Jo Becker: Nun sind Sie seit über einem Jahr bei der Firma Schmidt. Wie ist es da?
Herr S.: Ich bin da im Sanitärbereich tätig und räume die angelieferte Ware ins Lager. Das ist der richtige Platz für mich. Man ist erkrankt, dass sag ich auch allen offen, aber die Kollegen sind in Ordnung da.
Jo Becker: Wie sind Sie mit der Weiterbetreuung durch die Werkstatt zufrieden?

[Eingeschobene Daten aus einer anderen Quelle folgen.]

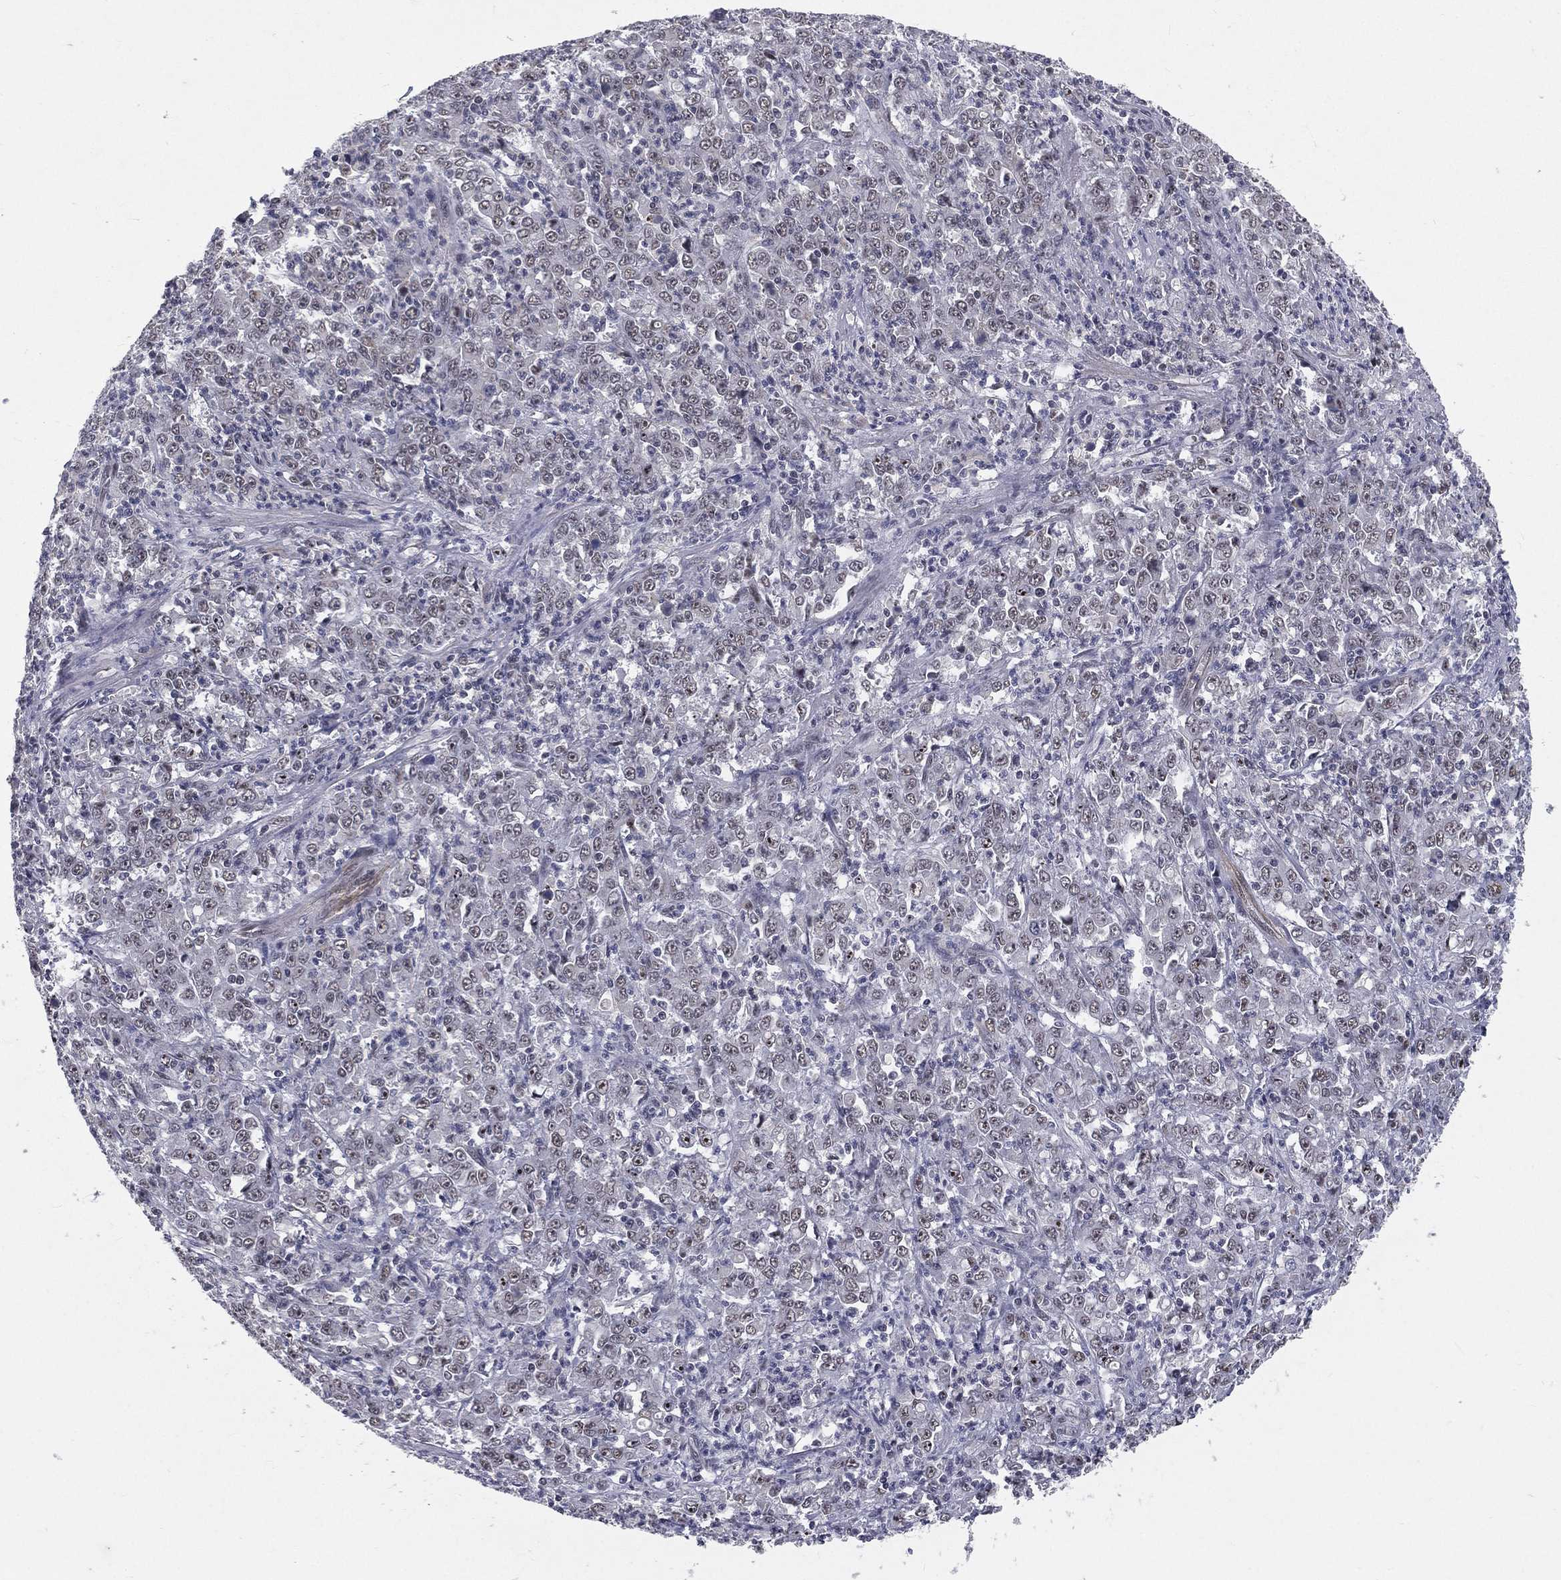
{"staining": {"intensity": "negative", "quantity": "none", "location": "none"}, "tissue": "stomach cancer", "cell_type": "Tumor cells", "image_type": "cancer", "snomed": [{"axis": "morphology", "description": "Adenocarcinoma, NOS"}, {"axis": "topography", "description": "Stomach, lower"}], "caption": "Immunohistochemistry (IHC) histopathology image of neoplastic tissue: human stomach cancer (adenocarcinoma) stained with DAB exhibits no significant protein staining in tumor cells.", "gene": "MORC2", "patient": {"sex": "female", "age": 71}}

Herr S.: Anfangs kamen mehrere Leute von Spix regelmäßig vorbei, die haben bei mir reingeschaut und mit den Leuten der Firma gesprochen. Eine Zeit lang kamen die kaum noch, dass fand ich nicht gut, dass die Werkstatt sich nicht gekümmert hat. Jetzt kommt mein Gruppenleiter einmal im Monat für 1 Stunde und ich bin einmal im Monat für 1 Tag in der Werkstatt, um den Kontakt nicht zu verlieren. Das ist mir auch ganz wichtig.
Jo Becker: Haben Sie neue Kontakte gewonnen?
Herr S.: Ich verstehe mich mit den Kollegen sehr gut, aber außerhalb der Arbeitszeiten habe ich keine Kontakte, auch nicht zu meinen früheren Kollegen aus der Werkstatt.
Jo Becker: Wenn Sie Ihre jetzige Arbeitssituation mit der Zeit in der Werkstatt vergleichen: was ist anders?
Herr S.: Ich bin abends hundekaputt. Irgendwann werde ich auch wieder in die Werkstatt zurückkehren. Nach dem Abendessen lege ich mich ein bisschen aufs Sofa, danach kann ich nichts mehr unternehmen.
Jo Becker: Ist die Belastung dann nicht insgesamt zu anstrengend?
Herr S.: Im Moment bin ich sehr zufrieden: ich habe eine vernünftige Aufgabe, nette Arbeitskollegen und es tut gut manchmal gelobt zu werden.
In der Werkstatt waren die Arbeiten nicht so anfordernd, öfter langweilig, jetzt werde ich mehr gefordert. Ich brauch es mich ganz einbringen und auspowern zu können. Aber ich brauche auch die Sicherheit zurückkehren zu können, wenn ich das mal nicht mehr schaffen sollte.
Jo Becker: Was sagen Sie anderen, die überlegen ob sie auf einen betriebsintegrierten Arbeitsplatz gehen sollen?
Herr S.: Es ist anstrengend, aber es lohnt sich wirklich!